Could be my favorite since my family went to a Chinese Restaurant for Christmas Dinner every year. Bizarre, huh? “You’ll shoot your eye out! You’ll shoot your eye out!”
Oh, and Laurel and Hardy’s “March of the Wooden Soldiers.”
And how could we forget “The Wizard of OZ” ???
October 29th, 2006 at 5:11 pm
No, not Janey Briggs. She’s got glasses. And a ponytail. Ugh, she’s got paint on her overalls. What is that?
October 29th, 2006 at 5:35 pm
Glad you caught the Great Pumpkin,Robin-I had a real G-rated night on Friday;after my sis and I watched the CB Halloween special,we popped in a DVD of A Boy Named Charlie Brown(thank you,Netflix!). Seeing it again after all these years,you really appreciate the sincerity of Charles Schultz,plus the artistic sequences(such as a visual tribute to Beethoven during Schoeder’s piano playing)are more stimulating than any Baby Einstein video!

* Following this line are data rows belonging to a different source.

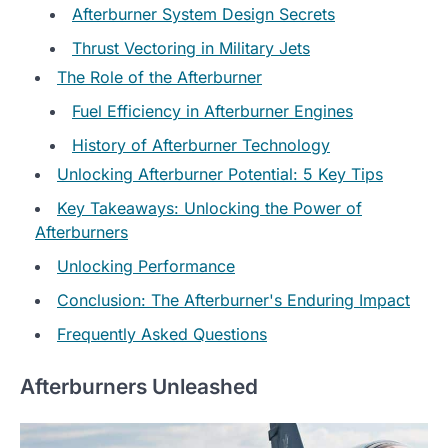
Afterburner System Design Secrets
Thrust Vectoring in Military Jets
The Role of the Afterburner
Fuel Efficiency in Afterburner Engines
History of Afterburner Technology
Unlocking Afterburner Potential: 5 Key Tips
Key Takeaways: Unlocking the Power of
Afterburners
Unlocking Performance
Conclusion: The Afterburner's Enduring Impact
Frequently Asked Questions
Afterburners Unleashed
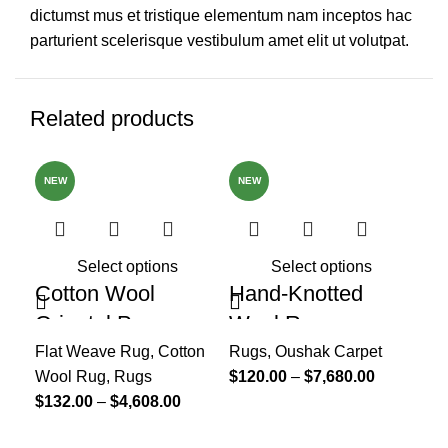
dictumst mus et tristique elementum nam inceptos hac
parturient scelerisque vestibulum amet elit ut volutpat.
Related products
NEW
NEW
Select options
Select options
Cotton Wool
Hand-Knotted
Ha
Oriental Page
Wool Rug,
He
Blues Rug, Home
Handmade Turkish
He
Flat Weave Rug
,
Cotton
Rugs
,
Oushak Carpet
Ru
Wool Rug
,
Rugs
$
120.00
–
$
7,680.00
$
1
Decor Area Rug
Rug, Oushak Wool
Ou
$
132.00
–
$
4,608.00
Rug For Nursery,
R
Bedroom, Hallway,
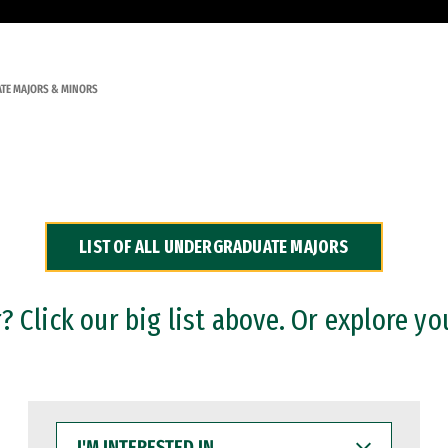
TE MAJORS & MINORS
LIST OF ALL UNDERGRADUATE MAJORS
 Click our big list above. Or explore yo
I'M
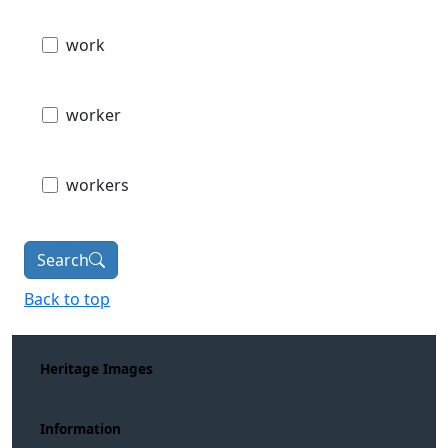
work
worker
workers
Search
Back to top
Heritage Images
Information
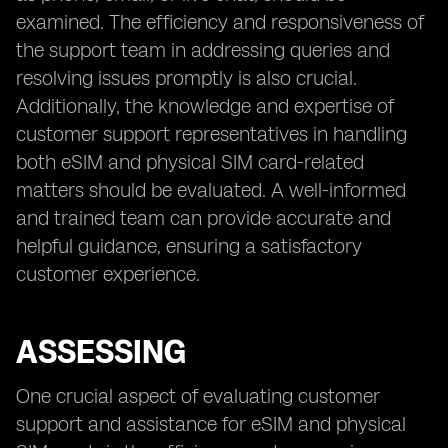
examined. The efficiency and responsiveness of
the support team in addressing queries and
resolving issues promptly is also crucial.
Additionally, the knowledge and expertise of
customer support representatives in handling
both eSIM and physical SIM card-related
matters should be evaluated. A well-informed
and trained team can provide accurate and
helpful guidance, ensuring a satisfactory
customer experience.
ASSESSING
One crucial aspect of evaluating customer
support and assistance for eSIM and physical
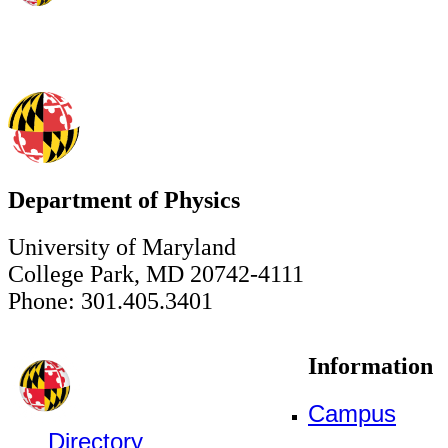
Department of Physics
University of Maryland
College Park, MD 20742-4111
Phone: 301.405.3401
Information
Campus
Directory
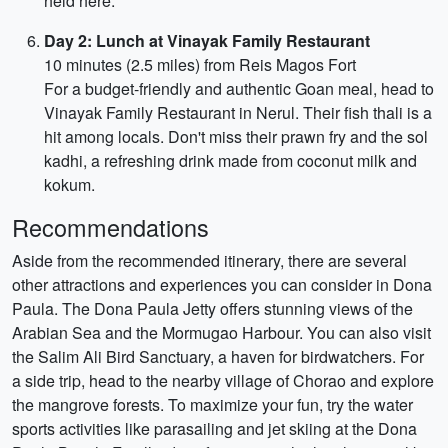
held here.
Day 2: Lunch at Vinayak Family Restaurant
10 minutes (2.5 miles) from Reis Magos Fort
For a budget-friendly and authentic Goan meal, head to
Vinayak Family Restaurant in Nerul. Their fish thali is a
hit among locals. Don't miss their prawn fry and the sol
kadhi, a refreshing drink made from coconut milk and
kokum.
Recommendations
Aside from the recommended itinerary, there are several
other attractions and experiences you can consider in Dona
Paula. The Dona Paula Jetty offers stunning views of the
Arabian Sea and the Mormugao Harbour. You can also visit
the Salim Ali Bird Sanctuary, a haven for birdwatchers. For
a side trip, head to the nearby village of Chorao and explore
the mangrove forests. To maximize your fun, try the water
sports activities like parasailing and jet skiing at the Dona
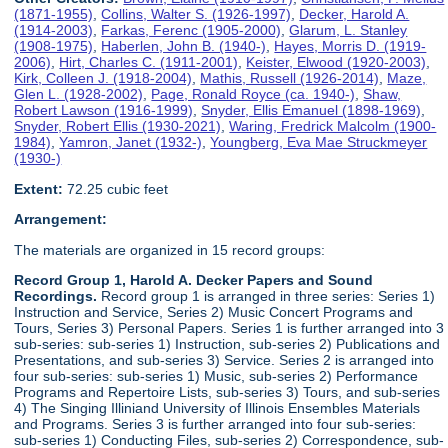
(1871-1955)
,
Collins, Walter S. (1926-1997)
,
Decker, Harold A.
(1914-2003)
,
Farkas, Ferenc (1905-2000)
,
Glarum, L. Stanley
(1908-1975)
,
Haberlen, John B. (1940-)
,
Hayes, Morris D. (1919-
2006)
,
Hirt, Charles C. (1911-2001)
,
Keister, Elwood (1920-2003)
,
Kirk, Colleen J. (1918-2004)
,
Mathis, Russell (1926-2014)
,
Maze,
Glen L. (1928-2002)
,
Page, Ronald Royce (ca. 1940-)
,
Shaw,
Robert Lawson (1916-1999)
,
Snyder, Ellis Emanuel (1898-1969)
,
Snyder, Robert Ellis (1930-2021)
,
Waring, Fredrick Malcolm (1900-
1984)
,
Yamron, Janet (1932-)
,
Youngberg, Eva Mae Struckmeyer
(1930-)
Extent:
72.25 cubic feet
Arrangement:
The materials are organized in 15 record groups:
Record Group 1, Harold A. Decker Papers and Sound
Recordings.
Record group 1 is arranged in three series: Series 1)
Instruction and Service, Series 2) Music Concert Programs and
Tours, Series 3) Personal Papers. Series 1 is further arranged into 3
sub-series: sub-series 1) Instruction, sub-series 2) Publications and
Presentations, and sub-series 3) Service. Series 2 is arranged into
four sub-series: sub-series 1) Music, sub-series 2) Performance
Programs and Repertoire Lists, sub-series 3) Tours, and sub-series
4) The Singing Illiniand University of Illinois Ensembles Materials
and Programs. Series 3 is further arranged into four sub-series:
sub-series 1) Conducting Files, sub-series 2) Correspondence, sub-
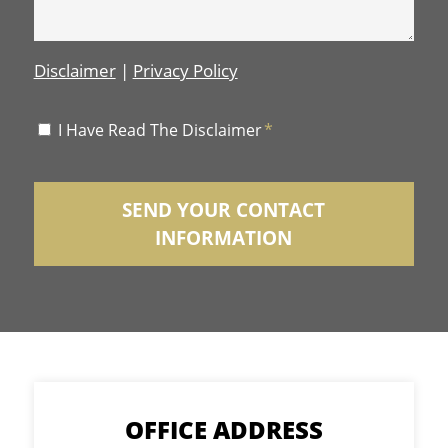
Disclaimer
|
Privacy Policy
Disclaimer
I Have Read The Disclaimer
*
*
OFFICE ADDRESS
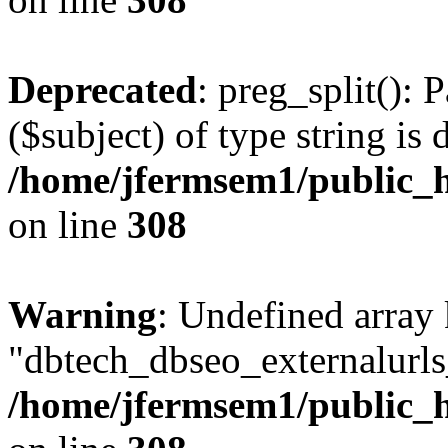
Deprecated
: preg_split(): 
($subject) of type string is 
/home/jfermsem1/public_h
on line
308
Warning
: Undefined array
"dbtech_dbseo_externalurls_
/home/jfermsem1/public_h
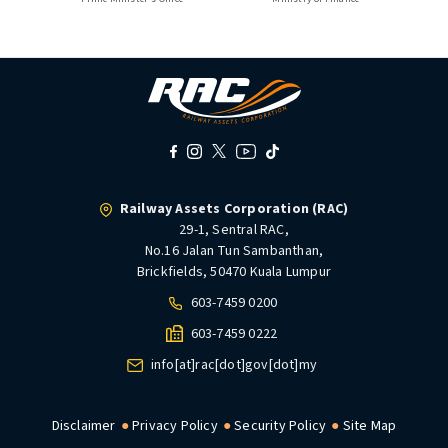
Railway Assets Corporation (RAC)
29-1, Sentral RAC,
No.16 Jalan Tun Sambanthan,
Brickfields, 50470 Kuala Lumpur
603-7459 0200
603-7459 0222
info[at]rac[dot]gov[dot]my
Disclaimer
Privacy Policy
Security Policy
Site Map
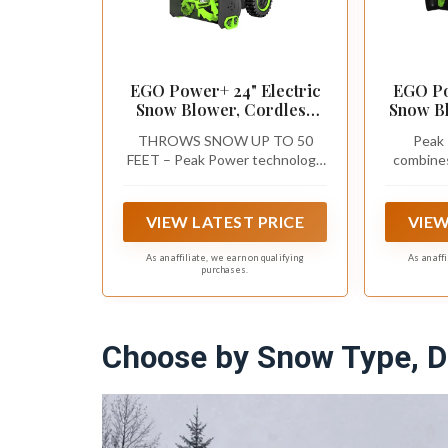
EGO Power+ 24" Electric
EGO Po
Snow Blower, Cordless
Snow Bl
Self-Propelled 2-Stage XP,
Cordl
THROWS SNOW UP TO 50
Peak 
Battery and Charger Not
Inclu
FEET – Peak Power technology
combine
Included - SNT2410
Batter
combines the power of any two
56V AR
Cha
EGO ARC Lithium batteries to
clear heavy, wet snow and
VIEW LATEST PRICE
VIEW
throws it up to 50 feet away
without the noise, mess, or
As an affiliate, we earn on qualifying
As an aff
purchases.
fumes of a gas snow blower
Choose by Snow Type, D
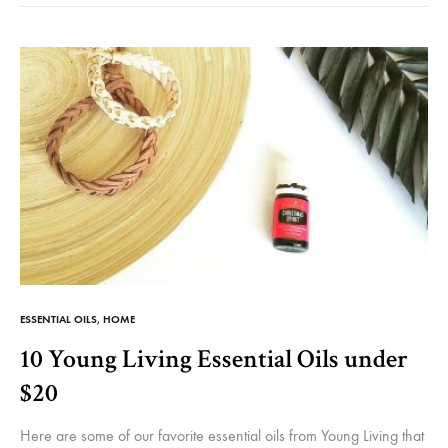
FOR
INC
YO
DO
IN
YO
WE
ESSENTIAL OILS
,
HOME
10 Young Living Essential Oils under
$20
Here are some of our favorite essential oils from Young Living that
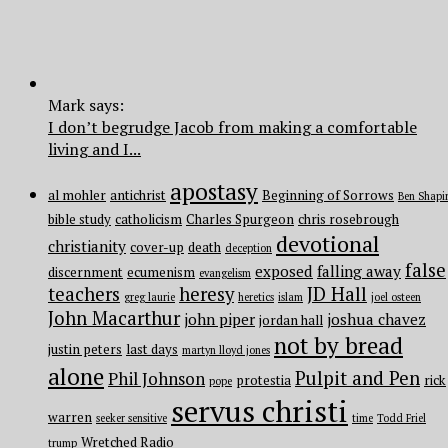
Mark says:
I don’t begrudge Jacob from making a comfortable
living and I...
apostasy
al mohler
antichrist
Beginning of Sorrows
Ben Shapi
bible study
catholicism
Charles Spurgeon
chris rosebrough
devotional
christianity
cover-up
death
deception
false
exposed
falling away
discernment
ecumenism
evangelism
teachers
heresy
JD Hall
greg laurie
heretics
islam
joel osteen
John Macarthur
john piper
joshua chavez
jordan hall
not by bread
justin peters
last days
martyn lloyd jones
alone
Pulpit and Pen
Phil Johnson
protestia
rick
pope
servus christi
warren
seeker sensitive
time
Todd Friel
Wretched Radio
trump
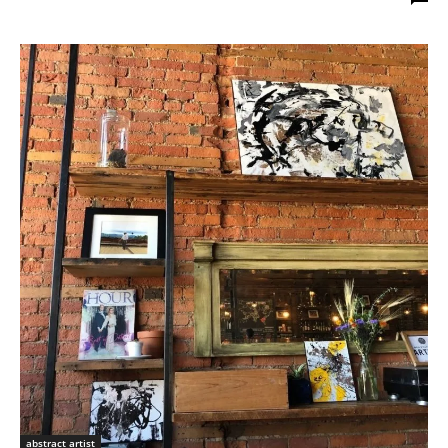
abstract artist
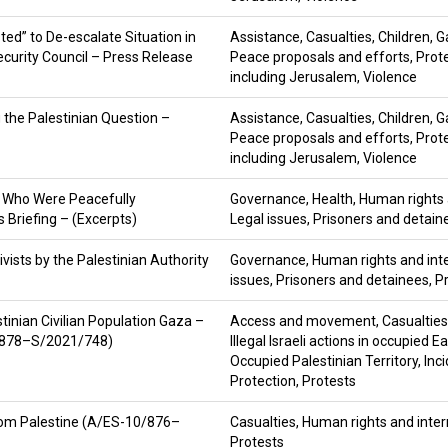
ed” to De-escalate Situation in
Assistance
,
Casualties
,
Children
,
G
ecurity Council – Press Release
Peace proposals and efforts
,
Prot
including Jerusalem
,
Violence
g the Palestinian Question –
Assistance
,
Casualties
,
Children
,
G
Peace proposals and efforts
,
Prot
including Jerusalem
,
Violence
s Who Were Peacefully
Governance
,
Health
,
Human rights 
 Briefing – (Excerpts)
Legal issues
,
Prisoners and detain
vists by the Palestinian Authority
Governance
,
Human rights and int
issues
,
Prisoners and detainees
,
P
stinian Civilian Population Gaza –
Access and movement
,
Casualties
0/878–S/2021/748)
Illegal Israeli actions in occupied 
Occupied Palestinian Territory
,
Inc
Protection
,
Protests
 from Palestine (A/ES-10/876–
Casualties
,
Human rights and inter
Protests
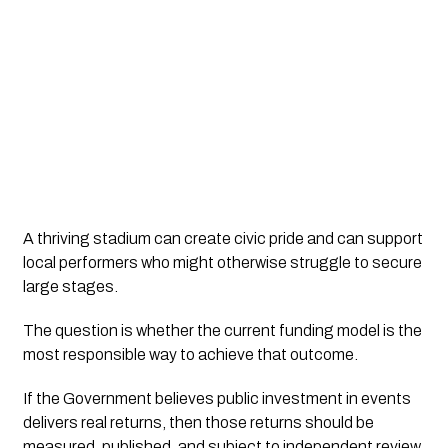
A thriving stadium can create civic pride and can support
local performers who might otherwise struggle to secure
large stages.
The question is whether the current funding model is the
most responsible way to achieve that outcome.
If the Government believes public investment in events
delivers real returns, then those returns should be
measured, published, and subject to independent review.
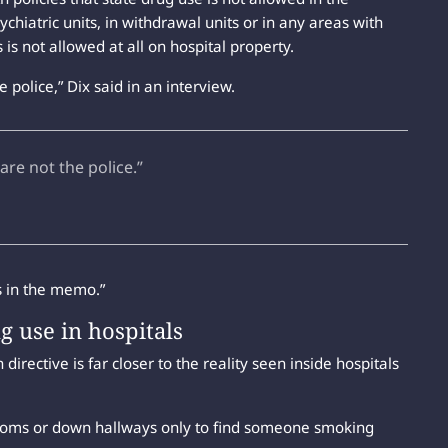
hiatric units, in withdrawal units or in any areas with
is not allowed at all on hospital property.
 police,” Dix said in an interview.
are not the police.”
es in the memo.”
ug use in hospitals
irective is far closer to the reality seen inside hospitals
ooms or down hallways only to find someone smoking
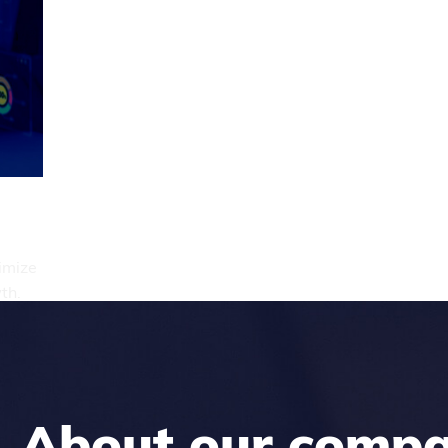
imize
th.
About our comp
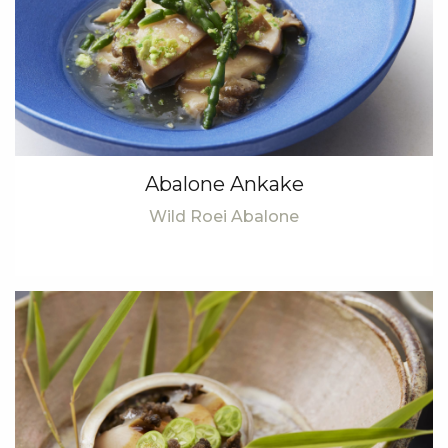
Abalone Ankake
Wild Roei Abalone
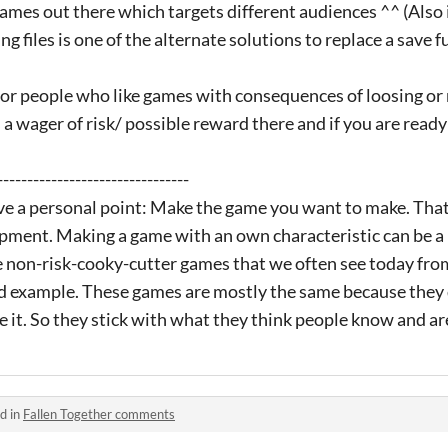
games out there which targets different audiences ^^ (Also 
 files is one of the alternate solutions to replace a save f
for people who like games with consequences of loosing o
 a wager of risk/ possible reward there and if you are ready
--------------------------------
ave a personal point: Make the game you want to make. That
pment. Making a game with an own characteristic can be a ri
 non-risk-cooky-cutter games that we often see today from
d example. These games are mostly the same because they 
ke it. So they stick with what they think people know and ar
d in
Fallen Together comments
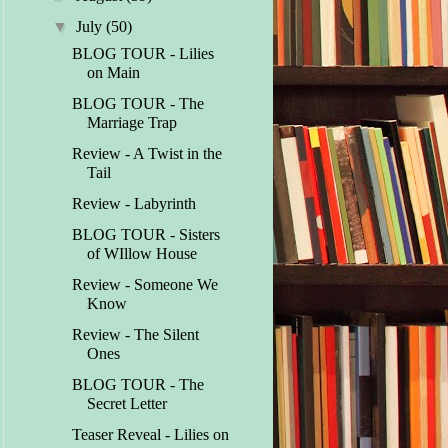
▼
July
(50)
BLOG TOUR - Lilies
on Main
BLOG TOUR - The
Marriage Trap
Review - A Twist in the
Tail
Review - Labyrinth
BLOG TOUR - Sisters
of WIllow House
Review - Someone We
Know
Review - The Silent
Ones
BLOG TOUR - The
Secret Letter
Teaser Reveal - Lilies on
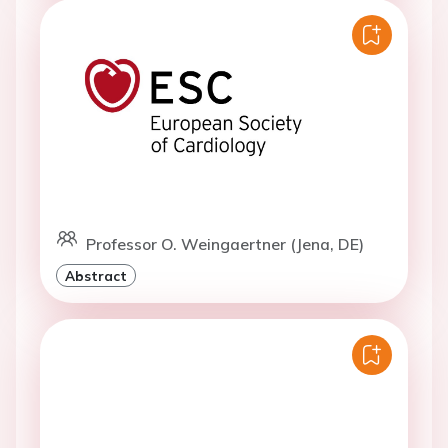
Professor O. Weingaertner (Jena, DE)
Abstract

Rankin/Bass,…that so takes me back. I even love Rudolph’s Shiny New Year,with the Baby New Year running away and Rudolph searching for him in the Archipelago of Last Years. They sure don’t make them like they use to.
October 29th, 2006 at 6:22 pm
Patrick, am I supposed to know what you’re talking about?
October 29th, 2006 at 6:44 pm
No, but it is pop culture. It’s from ‘Not another teen movie.’
It was in reference to your and Diana’s comments.
October 29th, 2006 at 7:07 pm
I figured that, but thought maybe you were being mean to some girl from your past. Glad to know you were just quoting some movie people being mean.